According to the latter, things should therefore gradually return to normal for cinemas. Regarding the particular case of the CGR group, Jocelyn Bouyssy underlines that the family and provincial circuit has been able to stay in contact with its spectators during the crisis.

“My optimism lies in the strength of our DNA, and the closeness that we have maintained for two years with our spectators. We have worked a lot on digital, whether on reservations or on the website.”

A closeness with its public that the group wishes to maintain at all costs. “The profession has its eyes riveted on Paris, but we must never forget that the vast majority of admissions are made in the Provinces…

And as we have a diversified country, a country of regions, there are productions whose performances are accentuated in their territories of origin, and that does not prevent them from operating throughout France. Who would dare to say that Dany Boon’s films only work in the north? Cinema is a popular pastime for all of France. This is the DNA of the group that we want to keep !”

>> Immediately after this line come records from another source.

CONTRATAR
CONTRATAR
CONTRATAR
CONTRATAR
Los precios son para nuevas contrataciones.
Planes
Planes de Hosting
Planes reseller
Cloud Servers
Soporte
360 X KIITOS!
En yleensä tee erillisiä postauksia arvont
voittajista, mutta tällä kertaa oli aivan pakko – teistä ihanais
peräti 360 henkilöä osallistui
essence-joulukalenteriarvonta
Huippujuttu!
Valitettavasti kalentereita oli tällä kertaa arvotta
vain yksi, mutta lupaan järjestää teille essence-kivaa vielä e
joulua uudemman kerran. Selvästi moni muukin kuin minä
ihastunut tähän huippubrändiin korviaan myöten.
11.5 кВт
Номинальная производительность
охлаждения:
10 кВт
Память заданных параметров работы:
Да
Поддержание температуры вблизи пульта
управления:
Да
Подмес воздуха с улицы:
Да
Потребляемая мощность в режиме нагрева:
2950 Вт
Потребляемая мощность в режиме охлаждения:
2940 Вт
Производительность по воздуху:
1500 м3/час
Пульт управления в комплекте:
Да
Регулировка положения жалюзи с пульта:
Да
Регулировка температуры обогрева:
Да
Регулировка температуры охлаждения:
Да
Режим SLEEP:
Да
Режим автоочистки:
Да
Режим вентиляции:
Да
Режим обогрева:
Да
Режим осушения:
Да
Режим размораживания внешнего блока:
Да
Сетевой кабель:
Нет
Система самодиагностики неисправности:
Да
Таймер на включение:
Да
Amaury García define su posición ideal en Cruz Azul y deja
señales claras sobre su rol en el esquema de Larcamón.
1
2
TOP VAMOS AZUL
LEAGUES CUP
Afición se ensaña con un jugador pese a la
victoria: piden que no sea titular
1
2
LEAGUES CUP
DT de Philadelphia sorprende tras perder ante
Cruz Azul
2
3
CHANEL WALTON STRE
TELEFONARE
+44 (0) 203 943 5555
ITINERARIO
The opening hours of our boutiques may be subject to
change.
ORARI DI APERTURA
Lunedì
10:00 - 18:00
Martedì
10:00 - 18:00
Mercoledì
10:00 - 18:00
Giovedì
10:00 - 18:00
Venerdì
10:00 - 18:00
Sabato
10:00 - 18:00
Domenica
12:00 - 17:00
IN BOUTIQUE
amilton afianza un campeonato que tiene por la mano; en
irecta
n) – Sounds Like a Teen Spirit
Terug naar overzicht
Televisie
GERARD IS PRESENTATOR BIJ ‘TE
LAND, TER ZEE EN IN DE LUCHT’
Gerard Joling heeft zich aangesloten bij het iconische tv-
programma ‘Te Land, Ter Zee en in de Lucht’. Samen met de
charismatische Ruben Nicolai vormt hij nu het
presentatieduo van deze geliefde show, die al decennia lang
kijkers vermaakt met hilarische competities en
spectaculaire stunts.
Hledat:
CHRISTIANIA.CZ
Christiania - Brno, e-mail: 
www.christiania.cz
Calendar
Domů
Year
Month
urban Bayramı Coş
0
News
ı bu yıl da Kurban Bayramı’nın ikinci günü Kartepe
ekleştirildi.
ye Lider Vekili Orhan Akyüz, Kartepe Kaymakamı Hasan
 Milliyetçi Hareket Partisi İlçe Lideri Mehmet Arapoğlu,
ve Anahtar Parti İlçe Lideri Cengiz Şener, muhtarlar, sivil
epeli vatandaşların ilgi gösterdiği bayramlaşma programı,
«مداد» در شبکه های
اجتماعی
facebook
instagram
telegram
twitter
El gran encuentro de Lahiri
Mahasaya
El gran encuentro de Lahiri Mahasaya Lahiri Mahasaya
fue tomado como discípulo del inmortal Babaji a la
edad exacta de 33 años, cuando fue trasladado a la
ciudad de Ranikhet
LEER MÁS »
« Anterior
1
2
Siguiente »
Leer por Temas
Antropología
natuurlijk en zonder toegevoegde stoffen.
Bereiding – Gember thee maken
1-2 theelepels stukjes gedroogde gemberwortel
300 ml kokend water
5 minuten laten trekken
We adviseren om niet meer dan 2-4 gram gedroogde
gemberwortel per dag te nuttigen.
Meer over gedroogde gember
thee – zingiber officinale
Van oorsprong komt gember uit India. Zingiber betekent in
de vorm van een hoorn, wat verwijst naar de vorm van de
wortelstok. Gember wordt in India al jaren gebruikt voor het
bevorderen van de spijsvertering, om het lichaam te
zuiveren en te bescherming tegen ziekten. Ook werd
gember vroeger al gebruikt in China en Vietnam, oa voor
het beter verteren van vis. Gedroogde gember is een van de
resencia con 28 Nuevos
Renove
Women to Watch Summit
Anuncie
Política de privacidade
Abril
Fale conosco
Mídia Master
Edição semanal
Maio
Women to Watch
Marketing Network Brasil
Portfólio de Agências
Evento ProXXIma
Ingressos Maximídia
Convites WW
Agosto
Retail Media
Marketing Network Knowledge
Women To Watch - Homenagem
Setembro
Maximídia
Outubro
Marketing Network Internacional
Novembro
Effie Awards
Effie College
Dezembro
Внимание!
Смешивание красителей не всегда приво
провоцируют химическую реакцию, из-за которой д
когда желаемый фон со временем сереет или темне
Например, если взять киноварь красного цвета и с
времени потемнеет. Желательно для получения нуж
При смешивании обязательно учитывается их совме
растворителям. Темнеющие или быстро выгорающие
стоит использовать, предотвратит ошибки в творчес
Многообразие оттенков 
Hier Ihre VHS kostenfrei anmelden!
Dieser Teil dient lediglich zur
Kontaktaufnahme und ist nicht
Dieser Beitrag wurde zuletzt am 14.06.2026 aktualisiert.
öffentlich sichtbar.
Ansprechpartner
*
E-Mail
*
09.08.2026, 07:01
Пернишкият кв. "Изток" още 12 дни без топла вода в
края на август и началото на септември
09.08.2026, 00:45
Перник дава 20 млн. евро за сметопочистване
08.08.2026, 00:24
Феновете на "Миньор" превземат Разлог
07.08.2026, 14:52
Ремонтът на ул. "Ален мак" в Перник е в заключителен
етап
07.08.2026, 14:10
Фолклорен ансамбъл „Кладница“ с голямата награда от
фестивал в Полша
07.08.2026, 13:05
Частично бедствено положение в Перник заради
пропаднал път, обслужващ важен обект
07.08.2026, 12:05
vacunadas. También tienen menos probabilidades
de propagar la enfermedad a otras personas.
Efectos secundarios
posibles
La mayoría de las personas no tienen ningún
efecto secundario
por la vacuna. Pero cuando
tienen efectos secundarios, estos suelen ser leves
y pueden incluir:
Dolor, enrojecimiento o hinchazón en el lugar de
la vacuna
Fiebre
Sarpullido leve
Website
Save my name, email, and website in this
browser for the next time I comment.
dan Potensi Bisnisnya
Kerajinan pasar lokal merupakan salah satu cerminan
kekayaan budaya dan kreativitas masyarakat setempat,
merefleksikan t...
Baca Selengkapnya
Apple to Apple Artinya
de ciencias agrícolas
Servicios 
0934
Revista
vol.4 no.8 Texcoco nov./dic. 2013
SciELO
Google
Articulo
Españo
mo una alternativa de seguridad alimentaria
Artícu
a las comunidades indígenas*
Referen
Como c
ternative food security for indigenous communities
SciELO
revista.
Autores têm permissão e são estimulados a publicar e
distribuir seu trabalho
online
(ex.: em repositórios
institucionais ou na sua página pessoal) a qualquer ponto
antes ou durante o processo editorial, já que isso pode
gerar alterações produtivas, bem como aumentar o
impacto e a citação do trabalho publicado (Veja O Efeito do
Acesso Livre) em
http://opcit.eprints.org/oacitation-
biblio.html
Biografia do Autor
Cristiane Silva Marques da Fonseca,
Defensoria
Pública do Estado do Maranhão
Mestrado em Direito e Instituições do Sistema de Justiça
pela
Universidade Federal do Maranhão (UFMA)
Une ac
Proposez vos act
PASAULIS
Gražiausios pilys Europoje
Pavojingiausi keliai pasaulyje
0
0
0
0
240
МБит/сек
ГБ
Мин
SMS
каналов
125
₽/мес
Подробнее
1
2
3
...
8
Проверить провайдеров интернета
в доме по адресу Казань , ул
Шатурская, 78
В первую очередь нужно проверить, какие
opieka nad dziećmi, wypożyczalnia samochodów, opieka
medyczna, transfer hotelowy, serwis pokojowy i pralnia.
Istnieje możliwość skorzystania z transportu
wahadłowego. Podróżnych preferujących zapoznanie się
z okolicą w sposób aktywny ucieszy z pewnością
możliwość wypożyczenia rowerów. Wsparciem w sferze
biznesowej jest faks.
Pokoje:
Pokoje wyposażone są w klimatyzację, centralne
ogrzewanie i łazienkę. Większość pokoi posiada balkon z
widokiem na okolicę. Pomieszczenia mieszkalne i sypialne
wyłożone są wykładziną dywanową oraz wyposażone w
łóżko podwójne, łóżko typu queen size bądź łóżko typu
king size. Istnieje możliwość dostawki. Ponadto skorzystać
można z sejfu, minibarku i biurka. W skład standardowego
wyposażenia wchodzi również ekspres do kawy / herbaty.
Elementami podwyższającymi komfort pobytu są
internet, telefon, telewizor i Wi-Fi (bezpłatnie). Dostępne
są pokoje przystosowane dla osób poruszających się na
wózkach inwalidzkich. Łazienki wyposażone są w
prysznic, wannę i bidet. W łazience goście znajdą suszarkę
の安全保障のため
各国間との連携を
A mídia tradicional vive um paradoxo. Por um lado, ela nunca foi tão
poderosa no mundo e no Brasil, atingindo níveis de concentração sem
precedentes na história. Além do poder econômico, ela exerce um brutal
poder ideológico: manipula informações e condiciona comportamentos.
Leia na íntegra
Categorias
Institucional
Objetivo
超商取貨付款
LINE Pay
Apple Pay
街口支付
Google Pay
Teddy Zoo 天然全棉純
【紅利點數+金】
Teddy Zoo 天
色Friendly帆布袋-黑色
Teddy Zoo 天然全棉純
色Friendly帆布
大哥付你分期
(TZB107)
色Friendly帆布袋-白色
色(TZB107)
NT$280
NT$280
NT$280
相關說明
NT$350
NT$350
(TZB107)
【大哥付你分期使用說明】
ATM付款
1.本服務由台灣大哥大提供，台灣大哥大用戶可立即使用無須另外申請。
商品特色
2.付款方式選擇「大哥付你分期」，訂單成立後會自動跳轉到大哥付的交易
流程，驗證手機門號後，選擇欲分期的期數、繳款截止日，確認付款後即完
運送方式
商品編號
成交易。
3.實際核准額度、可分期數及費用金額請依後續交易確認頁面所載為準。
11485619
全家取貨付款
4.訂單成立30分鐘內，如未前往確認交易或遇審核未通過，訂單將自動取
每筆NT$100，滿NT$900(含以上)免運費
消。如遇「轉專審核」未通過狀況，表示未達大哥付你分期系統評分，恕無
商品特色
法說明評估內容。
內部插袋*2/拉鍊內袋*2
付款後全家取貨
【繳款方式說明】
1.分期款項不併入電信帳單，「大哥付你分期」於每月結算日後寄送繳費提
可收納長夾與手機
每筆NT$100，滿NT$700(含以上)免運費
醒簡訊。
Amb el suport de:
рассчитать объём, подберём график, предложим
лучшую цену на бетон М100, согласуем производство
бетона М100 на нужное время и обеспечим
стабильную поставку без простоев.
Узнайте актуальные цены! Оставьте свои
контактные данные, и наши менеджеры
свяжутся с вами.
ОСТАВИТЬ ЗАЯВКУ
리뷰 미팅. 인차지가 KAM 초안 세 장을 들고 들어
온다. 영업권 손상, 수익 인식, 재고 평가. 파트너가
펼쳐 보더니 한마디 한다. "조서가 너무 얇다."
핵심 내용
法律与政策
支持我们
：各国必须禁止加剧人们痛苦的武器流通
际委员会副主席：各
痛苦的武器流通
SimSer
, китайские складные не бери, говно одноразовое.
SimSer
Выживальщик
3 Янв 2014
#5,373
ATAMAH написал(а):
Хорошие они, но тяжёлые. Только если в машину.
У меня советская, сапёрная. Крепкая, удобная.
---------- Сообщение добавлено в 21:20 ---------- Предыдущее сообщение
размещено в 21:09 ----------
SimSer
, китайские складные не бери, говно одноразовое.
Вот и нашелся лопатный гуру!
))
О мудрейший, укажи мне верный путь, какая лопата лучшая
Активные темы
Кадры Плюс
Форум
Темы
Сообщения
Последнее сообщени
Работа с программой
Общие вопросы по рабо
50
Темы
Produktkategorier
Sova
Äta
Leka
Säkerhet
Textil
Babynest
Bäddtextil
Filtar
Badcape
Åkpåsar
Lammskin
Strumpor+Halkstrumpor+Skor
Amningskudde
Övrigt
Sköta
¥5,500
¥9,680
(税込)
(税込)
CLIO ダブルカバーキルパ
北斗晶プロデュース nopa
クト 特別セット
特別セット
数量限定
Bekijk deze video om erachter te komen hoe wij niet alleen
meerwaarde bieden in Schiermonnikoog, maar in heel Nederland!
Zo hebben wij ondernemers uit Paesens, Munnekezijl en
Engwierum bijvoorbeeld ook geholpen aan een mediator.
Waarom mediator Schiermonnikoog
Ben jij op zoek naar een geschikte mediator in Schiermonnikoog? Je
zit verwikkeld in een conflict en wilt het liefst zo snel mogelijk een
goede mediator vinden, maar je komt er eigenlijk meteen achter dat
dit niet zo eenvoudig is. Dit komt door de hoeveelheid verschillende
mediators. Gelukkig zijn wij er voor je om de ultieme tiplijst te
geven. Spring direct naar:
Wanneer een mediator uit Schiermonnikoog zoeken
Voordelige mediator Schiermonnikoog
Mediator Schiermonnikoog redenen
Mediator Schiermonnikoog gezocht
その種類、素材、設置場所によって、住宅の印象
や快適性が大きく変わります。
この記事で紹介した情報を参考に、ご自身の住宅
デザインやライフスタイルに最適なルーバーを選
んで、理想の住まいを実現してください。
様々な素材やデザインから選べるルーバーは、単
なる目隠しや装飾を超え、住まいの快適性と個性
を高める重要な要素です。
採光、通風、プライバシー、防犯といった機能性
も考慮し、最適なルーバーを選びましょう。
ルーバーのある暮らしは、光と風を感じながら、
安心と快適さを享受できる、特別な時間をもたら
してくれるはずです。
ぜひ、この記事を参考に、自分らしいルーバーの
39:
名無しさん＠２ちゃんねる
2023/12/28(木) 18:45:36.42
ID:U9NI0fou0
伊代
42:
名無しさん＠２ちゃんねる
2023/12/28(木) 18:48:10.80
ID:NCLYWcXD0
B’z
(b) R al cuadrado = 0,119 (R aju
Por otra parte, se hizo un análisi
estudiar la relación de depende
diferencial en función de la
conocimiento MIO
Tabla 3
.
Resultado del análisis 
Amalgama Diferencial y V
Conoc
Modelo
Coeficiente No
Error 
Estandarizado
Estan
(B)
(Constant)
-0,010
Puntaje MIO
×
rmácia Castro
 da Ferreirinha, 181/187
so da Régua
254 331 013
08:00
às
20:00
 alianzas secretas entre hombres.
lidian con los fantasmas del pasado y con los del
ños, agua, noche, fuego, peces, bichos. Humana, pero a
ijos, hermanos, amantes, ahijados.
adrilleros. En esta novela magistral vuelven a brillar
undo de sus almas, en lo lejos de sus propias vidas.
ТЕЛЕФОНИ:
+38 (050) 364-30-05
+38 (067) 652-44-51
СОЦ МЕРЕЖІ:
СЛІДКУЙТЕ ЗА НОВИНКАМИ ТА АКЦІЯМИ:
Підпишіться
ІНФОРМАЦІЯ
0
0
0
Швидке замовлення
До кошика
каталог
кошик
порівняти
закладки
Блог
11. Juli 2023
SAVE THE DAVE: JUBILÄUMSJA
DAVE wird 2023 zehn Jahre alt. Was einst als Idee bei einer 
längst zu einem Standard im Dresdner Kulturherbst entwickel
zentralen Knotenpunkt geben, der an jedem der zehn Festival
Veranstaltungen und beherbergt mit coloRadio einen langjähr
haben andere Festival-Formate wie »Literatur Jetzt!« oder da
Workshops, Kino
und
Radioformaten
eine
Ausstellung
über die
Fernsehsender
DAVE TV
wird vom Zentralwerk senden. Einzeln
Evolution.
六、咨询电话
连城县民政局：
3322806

This ambitious and resolutely forward-looking man specifies the group’s objectives in the search for new shareholders: “We’re going to start by staying focused on day-to-day management, so in fact I’m working twice as much in the time I have left. We will continue to develop, I still have three projects in progress, and we also have this great ambition for Ice Theater which, I think, can become a global format. Unpretentious, we know we can blast Ice overseas.”

And the latter to conclude, “I want to continue to write history, with the men around me, because I do not deny anything that we have been able to do for decades and I dare to think that we have still a lot underfoot!